Als sie sich morgens in Dras-Leona bereit machte, war es noch finster. Doch der neue Stadteil, der nach dem großen Krieg wieder aufgebaut worden war, lebte bereits. Ihr Vater, ein großer starker Maurer, hatte den Auftrag, als Baumeister, die Mauer neu zu errichten.
Jeden Tag, an dem er ihr einen Kuss auf die Stirn drückte und ihr einen schönen Tag wünschte, war sie stolz auf ihren Vater. Auch, sagte er immer:" Du musst leben Kind und nicht überleben! Jeden Tag sollst du genießen, aber dein Leben muss etwas erfüllen, entweder du bringst neues Leben oder schützt leben."
Auch heute sagte er es wieder, doch diesmal fügte er hinzu:" Besuch ihn einmal wieder, ihm hast du dein Leben zu verdanken." Daraufhin zog sie los, denn Lydia war niemand der sich von einer Schuld los sagen würde.

Als die Sonne direkt über ihr stand konnte Lydia denn Helgrind bereits nicht mehr sehen. Sie war sehr schnell voran gekommen. Ihre Stute, ein sehr kräftiges Pferd, schritt leicht über die Erde und sie bemerkte, das der Trampelpfad zu der üblichen Straße führte. Ihr Pferd ging ohne ihr zutun die Straße entlang, daher beobachtet Lydia ihre Umgebung. So entgingen ihr die vielen frischen Pferdespuren nicht, was nichts ungewöhnlich war, bei den vielen Händlern, die diese Route nahmen. Und doch kam ihr etwas komisch vor.
Lydia sah eine halbe Stunde später ihr Ziel, eine kleine Hügelreihe und daher trieb sie ihr Tier etwas mehr an.
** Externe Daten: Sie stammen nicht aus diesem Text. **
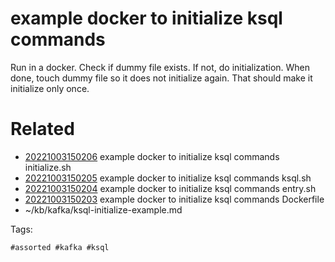 # example docker to initialize ksql commands
Run in a docker.
Check if dummy file exists. If not, do initialization.
When done, touch dummy file so it does not initialize again.
That should make it initialize only once.

# Related

- [20221003150206](/zet/20221003150206/README.md) example docker to initialize ksql commands initialize.sh
- [20221003150205](/zet/20221003150205/README.md) example docker to initialize ksql commands ksql.sh
- [20221003150204](/zet/20221003150204/README.md) example docker to initialize ksql commands entry.sh
- [20221003150203](/zet/20221003150203/README.md) example docker to initialize ksql commands Dockerfile
- ~/kb/kafka/ksql-initialize-example.md

Tags:

    #assorted #kafka #ksql

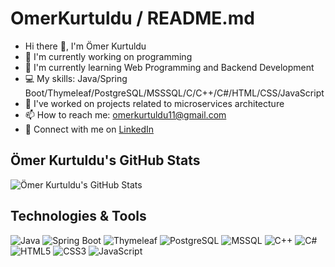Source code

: # OmerKurtuldu / README.md

- Hi there 👋, I'm Ömer Kurtuldu
- 🌱 I'm currently working on programming
- 🌱 I'm currently learning Web Programming and Backend Development
- 💻 My skills: Java/Spring Boot/Thymeleaf/PostgreSQL/MSSSQL/C/C++/C#/HTML/CSS/JavaScript
- 🔧 I've worked on projects related to microservices architecture
- 📫 How to reach me: omerkurtuldu11@gmail.com
- 👔 Connect with me on [LinkedIn](https://www.linkedin.com/in/omerkurtuldu11/)

## Ömer Kurtuldu's GitHub Stats

![Ömer Kurtuldu's GitHub Stats](https://github-readme-stats.vercel.app/api?username=OmerKurtuldu&show_icons=true&theme=dark&count_private=true)

## Technologies & Tools

![Java](https://img.shields.io/badge/Java-ED8B00?style=for-the-badge&logo=java&logoColor=white)
![Spring Boot](https://img.shields.io/badge/Spring%20Boot-6DB33F?style=for-the-badge&logo=spring-boot&logoColor=white)
![Thymeleaf](https://img.shields.io/badge/Thymeleaf-005F0F?style=for-the-badge&logo=thymeleaf&logoColor=white)
![PostgreSQL](https://img.shields.io/badge/PostgreSQL-316192?style=for-the-badge&logo=postgresql&logoColor=white)
![MSSQL](https://img.shields.io/badge/Microsoft%20SQL%20Server-CC2927?style=for-the-badge&logo=microsoft-sql-server&logoColor=white)
![C++](https://img.shields.io/badge/C%2B%2B-00599C?style=for-the-badge&logo=c%2B%2B&logoColor=white)
![C#](https://img.shields.io/badge/C%23-239120?style=for-the-badge&logo=c-sharp&logoColor=white)
![HTML5](https://img.shields.io/badge/HTML5-E34F26?style=for-the-badge&logo=html5&logoColor=white)
![CSS3](https://img.shields.io/badge/CSS3-1572B6?style=for-the-badge&logo=css3&logoColor=white)
![JavaScript](https://img.shields.io/badge/JavaScript-F7DF1E?style=for-the-badge&logo=javascript&logoColor=black)

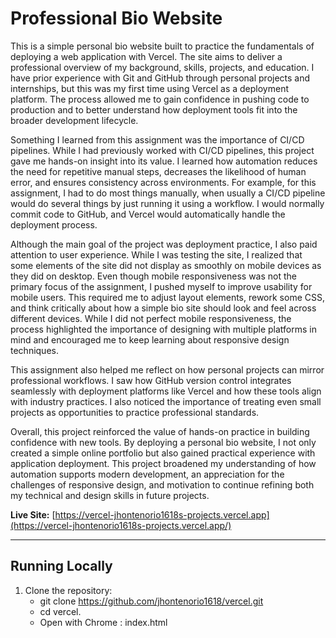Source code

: # Professional Bio Website

This is a simple personal bio website built to practice the fundamentals of deploying a web application with Vercel. The site aims to deliver a professional overview of my background, skills, projects, and education. I have prior experience with Git and GitHub through personal projects and internships, but this was my first time using Vercel as a deployment platform. The process allowed me to gain confidence in pushing code to production and to better understand how deployment tools fit into the broader development lifecycle.

Something I learned from this assignment was the importance of CI/CD pipelines. While I had previously worked with CI/CD pipelines, this project gave me hands-on insight into its value. I learned how automation reduces the need for repetitive manual steps, decreases the likelihood of human error, and ensures consistency across environments. For example, for this assignment, I had to do most things manually, when usually a CI/CD pipeline would do several things by just running it using a workflow.  I would normally commit code to GitHub, and Vercel would automatically handle the deployment process.

Although the main goal of the project was deployment practice, I also paid attention to user experience. While I was testing the site, I realized that some elements of the site did not display as smoothly on mobile devices as they did on desktop. Even though mobile responsiveness was not the primary focus of the assignment, I pushed myself to improve usability for mobile users. This required me to adjust layout elements, rework some CSS, and think critically about how a simple bio site should look and feel across different devices. While I did not perfect mobile responsiveness, the process highlighted the importance of designing with multiple platforms in mind and encouraged me to keep learning about responsive design techniques.

This assignment also helped me reflect on how personal projects can mirror professional workflows. I saw how GitHub version control integrates seamlessly with deployment platforms like Vercel and how these tools align with industry practices. I also noticed the importance of treating even small projects as opportunities to practice professional standards.

Overall, this project reinforced the value of hands-on practice in building confidence with new tools. By deploying a personal bio website, I not only created a simple online portfolio but also gained practical experience with application deployment. This project broadened my understanding of how automation supports modern development, an appreciation for the challenges of responsive design, and motivation to continue refining both my technical and design skills in future projects.

**Live Site:** [https://vercel-jhontenorio1618s-projects.vercel.app](https://vercel-jhontenorio1618s-projects.vercel.app/)

---

## Running Locally

1. Clone the repository:
   - git clone https://github.com/jhontenorio1618/vercel.git
   - cd vercel. 
   - Open with Chrome : index.html 
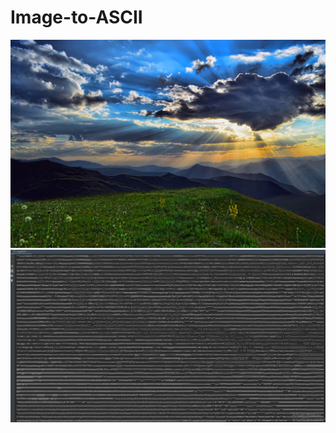 # Image-to-ASCII

![Image](https://github.com/Yug34/Image-to-ASCII/blob/master/nature.jpg)
![ASCII art](https://github.com/Yug34/Image-to-ASCII/blob/master/Untitled.png)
Sie war seit langem nicht mehr hier gewesen, jedoch war der Ort immer noch der Selbe. Bei einer sehr großen Eiche verließ sie die Straße wieder und ging direkt auf einen Hügel zu. Hier waren auch keine Spuren mehr zu sehen, was Lydia aufatmen ließ, denn irgendwas kam ihr an den Spuren komisch vor.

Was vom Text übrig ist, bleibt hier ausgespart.